## YOUR GOAL
Lines in the entries below where the word "solid" shows up should each be copied.
*** Opening of DATA FOR PROCESSING ***
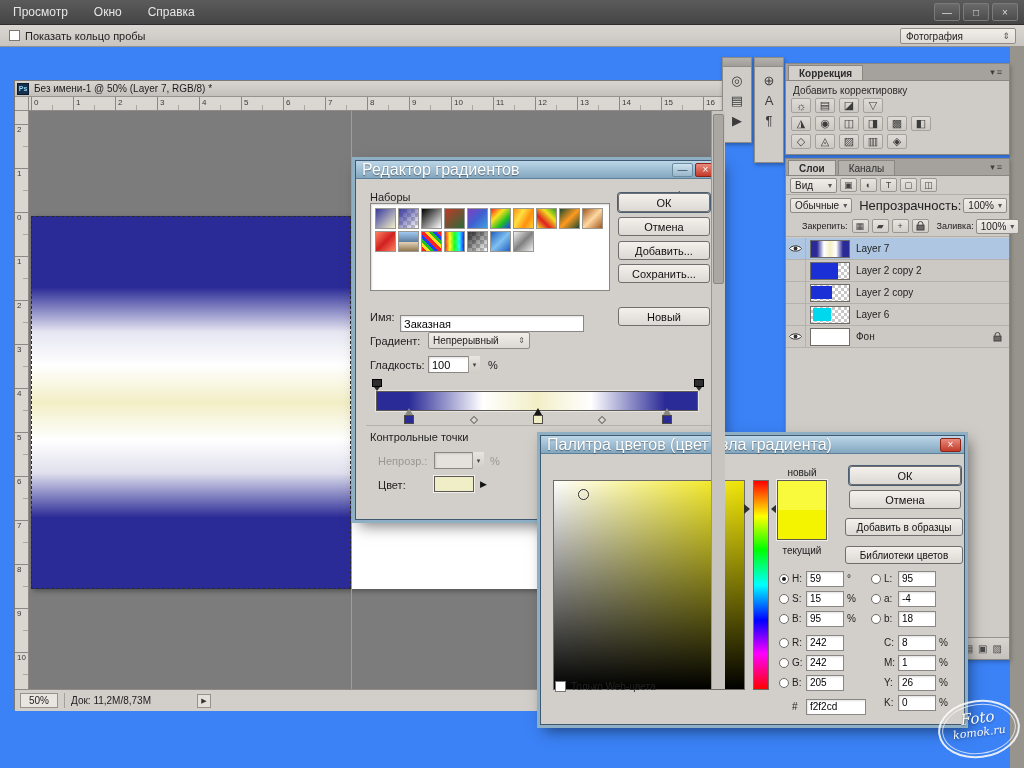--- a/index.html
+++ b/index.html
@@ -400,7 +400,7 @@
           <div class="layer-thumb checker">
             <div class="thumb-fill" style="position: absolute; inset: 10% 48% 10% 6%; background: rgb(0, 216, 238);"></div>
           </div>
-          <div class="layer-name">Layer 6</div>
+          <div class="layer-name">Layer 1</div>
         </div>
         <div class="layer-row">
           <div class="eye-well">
*** Close of DATA FOR PROCESSING ***
*** Opening of DATA FOR PROCESSING ***
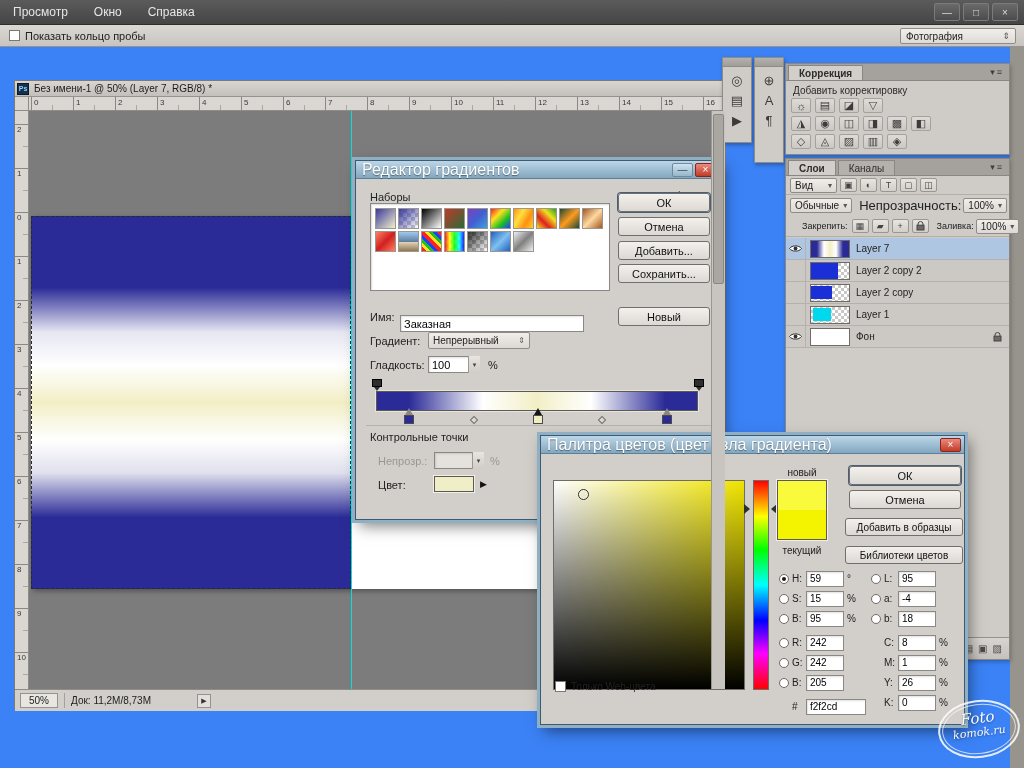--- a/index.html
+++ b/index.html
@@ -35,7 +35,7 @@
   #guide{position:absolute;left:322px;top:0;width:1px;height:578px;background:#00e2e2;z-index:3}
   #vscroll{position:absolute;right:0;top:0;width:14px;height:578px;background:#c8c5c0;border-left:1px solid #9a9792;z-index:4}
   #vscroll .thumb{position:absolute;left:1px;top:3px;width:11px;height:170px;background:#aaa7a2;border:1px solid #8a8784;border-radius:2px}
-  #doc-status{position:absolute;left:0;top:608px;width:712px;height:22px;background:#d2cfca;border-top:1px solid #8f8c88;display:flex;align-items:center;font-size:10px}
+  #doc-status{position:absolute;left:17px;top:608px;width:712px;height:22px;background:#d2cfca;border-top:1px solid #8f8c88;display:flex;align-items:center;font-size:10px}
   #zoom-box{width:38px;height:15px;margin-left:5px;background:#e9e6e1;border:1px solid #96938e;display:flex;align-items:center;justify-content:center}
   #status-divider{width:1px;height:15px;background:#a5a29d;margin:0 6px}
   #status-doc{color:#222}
*** Close of DATA FOR PROCESSING ***
## ANSWER BELOW
   #vscroll{position:absolute;right:0;top:0;width:14px;height:578px;background:#c8c5c0;border-left:1px solid #9a9792;z-index:4}
   #vscroll .thumb{position:absolute;left:1px;top:3px;width:11px;height:170px;background:#aaa7a2;border:1px solid #8a8784;border-radius:2px}
-  #doc-status{position:absolute;left:0;top:608px;width:712px;height:22px;background:#d2cfca;border-top:1px solid #8f8c88;display:flex;align-items:center;font-size:10px}
+  #doc-status{position:absolute;left:17px;top:608px;width:712px;height:22px;background:#d2cfca;border-top:1px solid #8f8c88;display:flex;align-items:center;font-size:10px}
   #zoom-box{width:38px;height:15px;margin-left:5px;background:#e9e6e1;border:1px solid #96938e;display:flex;align-items:center;justify-content:center}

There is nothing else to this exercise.